Gregory sadly died in 1952 after a short illness.

His obituary by the Royal Society stated: 
"Gregory was always very interested in the international contacts of science, and in the columns of Nature he always gave generous space to accounts of the activities of the International Scientific Unions."

Image credit:
Sir Richard Arman Gregory, 1st Bt
by Lafayette
whole-plate nitrate negative, 16 March 1928
NPG x49604
© National Portrait Gallery, London
Image sourced from National Portrait Gallery, and shared under CC license

https://www.npg.org.uk/collections/search/use-this-image.php?mkey=mw177784

References

More details of the University of Sussex's collection of papers is here: http://www.thekeep.info/collections/getrecord/GB181_SxMs14
Images: https://www.npg.org.uk/collections/search/person/mp01900/sir-richard-arman-gregory-1st-bt

Wikipedia page: https://en.wikipedia.org/wiki/Sir_Richard_Gregory,_1st_Baronet

I edited this entry to add the fact that he was the GA President.

Books
Discovery: https://archive.org/details/discoveryorspiri00greguoft/page/n8
https://www.amazon.com/Sir-Richard-Gregory-life-work/dp/B0007KFICI

Presidential Address: Gregory, Richard. “BRITISH CLIMATE IN HISTORIC TIMES.” The Geographical Teacher, vol. 12, no. 4, 1924, pp. 248–258. JSTOR, www.jstor.org/stable/40556482.

As always, if anyone knows anything more about Professor Gregory, and his connections to the GA, please get in touch.


"Science - ranked with arts and religion as the guide and expression of man's fearless quest for truth."
Richard Arman Gregory

Updated August 2023

Not sure how I missed this Royal Society biography first time round.

It includes a picture of Gregory later in life, and a signature.

It has a great deal of information about his life and exploits.
Following details and image opposite from that document:

Other offices held:
Presidency of the Ethical Union and his Vice-Presidency of the Rationalist Press Association; but that his interest in religion had been maintained is clear from his membership of the National Unitarian Fellowship and his Vice-Presidency of the World Congress of Faiths, the body founded by Sir Francis Younghusband.

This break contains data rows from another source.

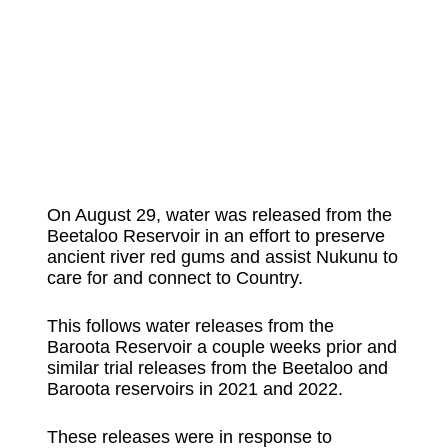
On August 29, water was released from the
Beetaloo Reservoir in an effort to preserve
ancient river red gums and assist Nukunu to
care for and connect to Country.
This follows water releases from the
Baroota Reservoir a couple weeks prior and
similar trial releases from the Beetaloo and
Baroota reservoirs in 2021 and 2022.
These releases were in response to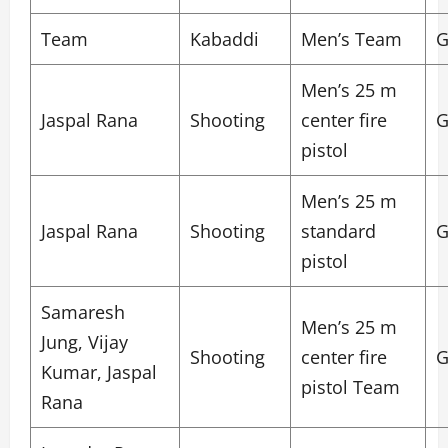
Team
Kabaddi
Men’s Team
G
Men’s 25 m
Jaspal Rana
Shooting
center fire
G
pistol
Men’s 25 m
Jaspal Rana
Shooting
standard
G
pistol
Samaresh
Men’s 25 m
Jung, Vijay
Shooting
center fire
G
Kumar, Jaspal
pistol Team
Rana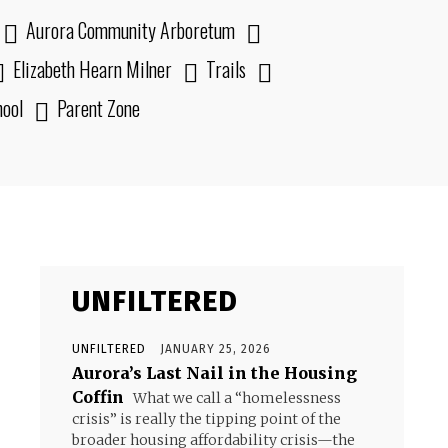
Aurora Community Arboretum
Elizabeth Hearn Milner
Trails
hool
Parent Zone
UNFILTERED
UNFILTERED
JANUARY 25, 2026
Aurora’s Last Nail in the Housing
Coffin
What we call a “homelessness
crisis” is really the tipping point of the
broader housing affordability crisis—the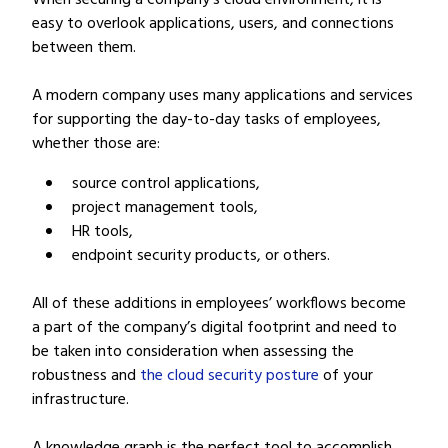
When securing a company’s cloud environment, it is
easy to overlook applications, users, and connections
between them.
A modern company uses many applications and services
for supporting the day-to-day tasks of employees,
whether those are:
source control applications,
project management tools,
HR tools,
endpoint security products, or others.
All of these additions in employees’ workflows become
a part of the company’s digital footprint and need to
be taken into consideration when assessing the
robustness and
the cloud security posture
of your
infrastructure.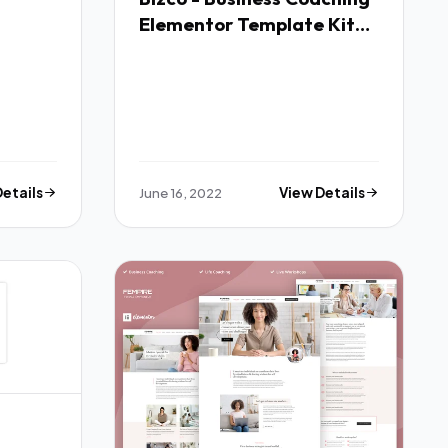
Elementor Template Kit
TFx
Details
June 16, 2022
View Details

In 1889 Gregory returned to South Kensington to work under the Solar Physics Committee as a computer and as assistant to J. N. (later Sir Norman) Lockyer. During the three years that he spent at South Kensington Gregory was engaged for the first and only time in his life in active scientific work, but it was mainly of a routine nature: measurement of the positions and areas of sunspots, examination of the spectra of spots and prominences, study of the direct heating effect of solar radiation, comparison of the solar spectrum with those of various elements, photography of the flame spectra of elements —these would be the lines upon which he was working. 

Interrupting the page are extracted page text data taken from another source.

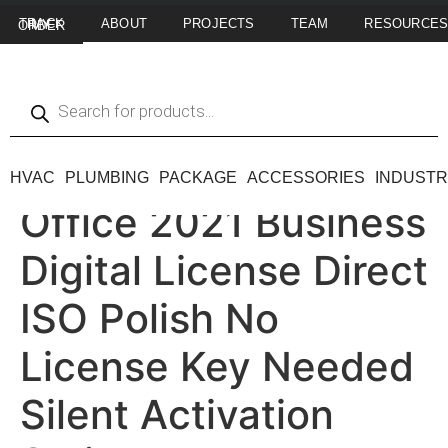
ABOUT
PROJECTS
TEAM
RESOURCE
TRACK MY ORDER
HVAC
PLUMBING
PACKAGE
ACCESSORIES
INDUSTR
Office 2021 Business
Digital License Direct
ISO Polish No
License Key Needed
Silent Activation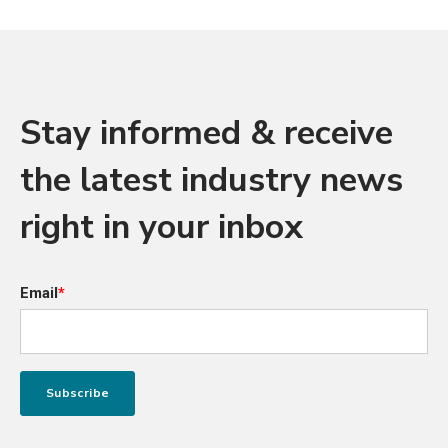
Stay informed & receive
the latest industry news
right in your inbox
Email
*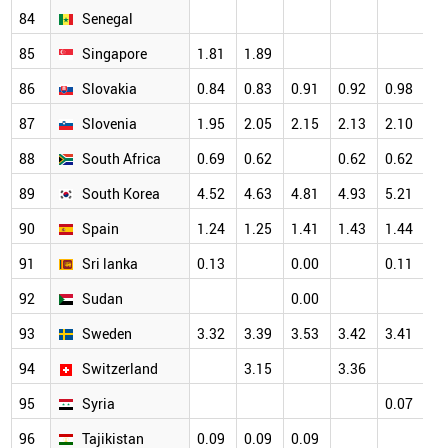
84
Senegal
85
Singapore
1.81
1.89
86
Slovakia
0.84
0.83
0.91
0.92
0.98
87
Slovenia
1.95
2.05
2.15
2.13
2.10
88
South Africa
0.69
0.62
0.62
0.62
89
South Korea
4.52
4.63
4.81
4.93
5.21
90
Spain
1.24
1.25
1.41
1.43
1.44
91
Sri lanka
0.13
0.00
0.11
92
Sudan
0.00
93
Sweden
3.32
3.39
3.53
3.42
3.41
94
Switzerland
3.15
3.36
95
Syria
0.07
96
Tajikistan
0.09
0.09
0.09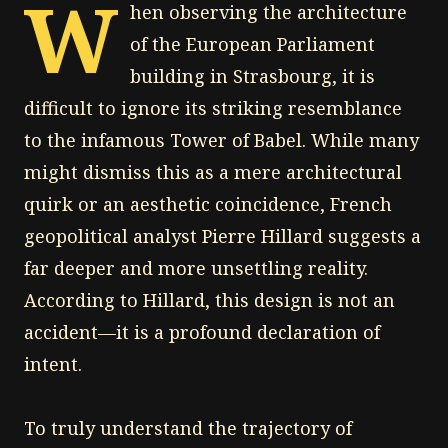
W
hen observing the architecture
of the European Parliament
building in Strasbourg, it is
difficult to ignore its striking resemblance
to the infamous Tower of Babel. While many
might dismiss this as a mere architectural
quirk or an aesthetic coincidence, French
geopolitical analyst Pierre Hillard suggests a
far deeper and more unsettling reality.
According to Hillard, this design is not an
accident—it is a profound declaration of
intent.
To truly understand the trajectory of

For twenty-one years (1897-1918) he was Professor of Astronomy at Queen’s College, Harley Street, London. 

He also lectured in 1918 to troops in France and Belgium, under the auspices of the Y.M.C.A., becoming Chairman of its Education Committee and later, for many years, Vice-Chairman of its National Council

It has been said that Gregory made Nature a journal of science, published for men of science and written by men of science. In his farewell message on his retirement from the editorial chair {Nature, 7 January 1939), he wrote: ‘Throughout its existence Nature has had the active support of leading workers in scientific fields in many parts of the world. The aim has always been to record results of research of wide interest or particular importance, wherever it has been carried out and to present authoritative thought and opinion upon progressive scientific developments and their influence . . . My particular mission has been to make men of science conscious of their power and influence in shaping civilized life.’

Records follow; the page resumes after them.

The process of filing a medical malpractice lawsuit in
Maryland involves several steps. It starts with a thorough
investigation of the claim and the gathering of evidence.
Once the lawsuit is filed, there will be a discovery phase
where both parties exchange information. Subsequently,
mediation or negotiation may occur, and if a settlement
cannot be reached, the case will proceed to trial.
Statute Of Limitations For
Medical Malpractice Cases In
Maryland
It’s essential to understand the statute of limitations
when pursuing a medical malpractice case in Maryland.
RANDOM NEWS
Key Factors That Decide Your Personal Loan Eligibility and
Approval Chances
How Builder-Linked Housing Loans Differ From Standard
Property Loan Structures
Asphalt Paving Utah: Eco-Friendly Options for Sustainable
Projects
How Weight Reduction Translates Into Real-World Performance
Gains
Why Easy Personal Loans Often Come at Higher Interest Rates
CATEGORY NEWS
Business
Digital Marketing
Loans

He was knighted in 1919 after organizing for the British Science Guild a successful Exhibition of British Scientific Products; he became a Baronet in 1931. He was an honorary doctor of the Universities of Leeds, Bristol and St Andrews. He was elected to the Athenaeum under Rule II. Perhaps the honour which pleased him most was his election to a Fellowship of the Royal Society in 1933 under section 12 of Chapter I of the Statutes for ‘conspicuous service to the cause of science’.